When given the chance, we know school officials can take a thoughtful approach to observing safety protocols. Earlier this year, Penn State developed a comprehensive “readiness plan” that would allow for 23,275 spectators, approximately one-fifth of Beaver Stadium’s capacity, to attend home games in person. Penn State’s plan included augmented seating arrangements, contactless ticketing and concessions, and rigorous cleaning procedures. Unfortunately, you decided not to grant an exception to the 250-person limit on outdoor gatherings needed to accommodate Penn State’s proposal. Without a change, Penn State, the University of Pittsburgh, Temple University, and many other colleges will not be able to host events, depriving hundreds of Pennsylvania businesses of much-needed game day revenue and thousands of students, alumni, and Pennsylvania sports fans the enjoyment found in a time-honored tradition.

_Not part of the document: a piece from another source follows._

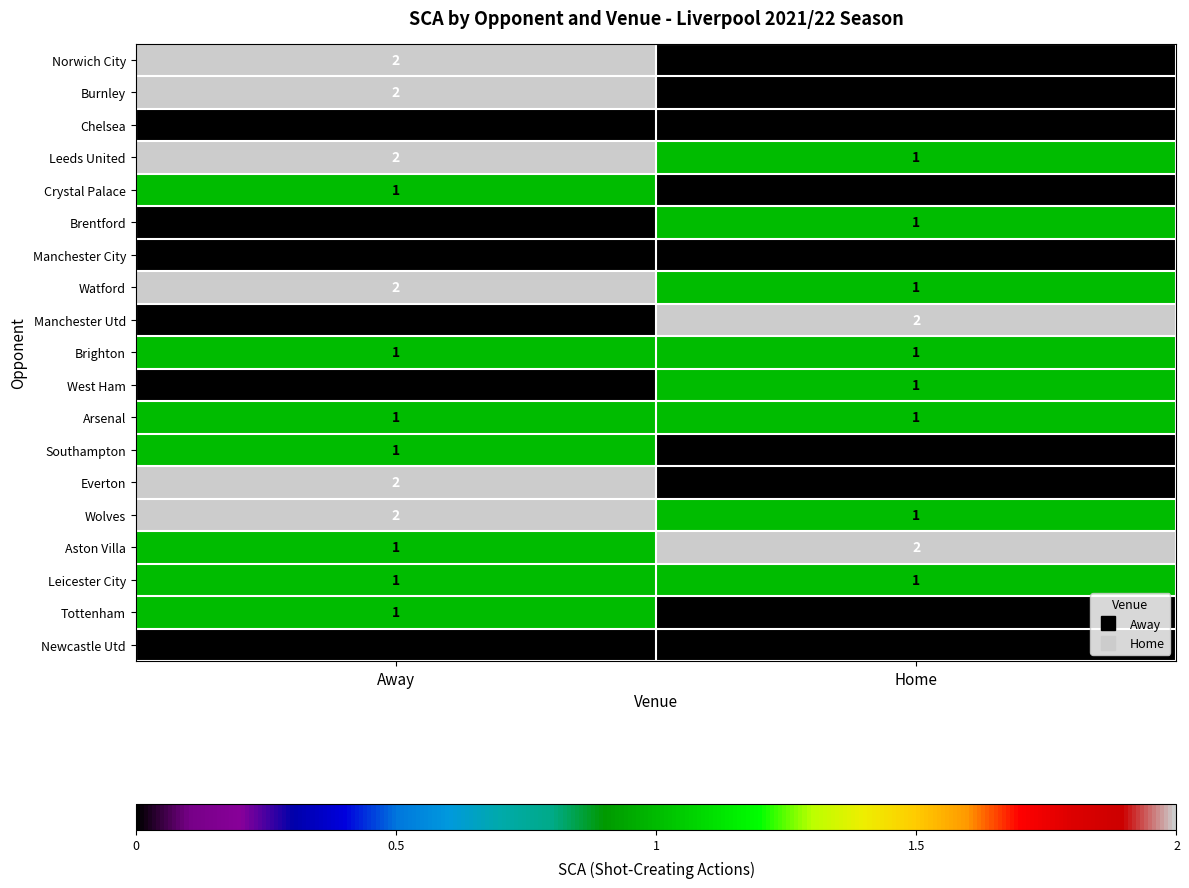

Which category has the highest value in the Aston Villa series?

Home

Finally, while both the Pittsburgh Steelers and the Philadelphia Eagles have announced that they will not host spectators in their stadiums until further notice, neither team has closed the door on the possibility of in-person attendance later in the season. Moreover, many of their NFL rivals have already begun to allow fans to return. We urge you to reconsider your opposition to H.B. 2787 and also work with local, collegiate, and professional athletic programs across the Commonwealth to ensure that loyal fans can attend these contests in a responsible manner.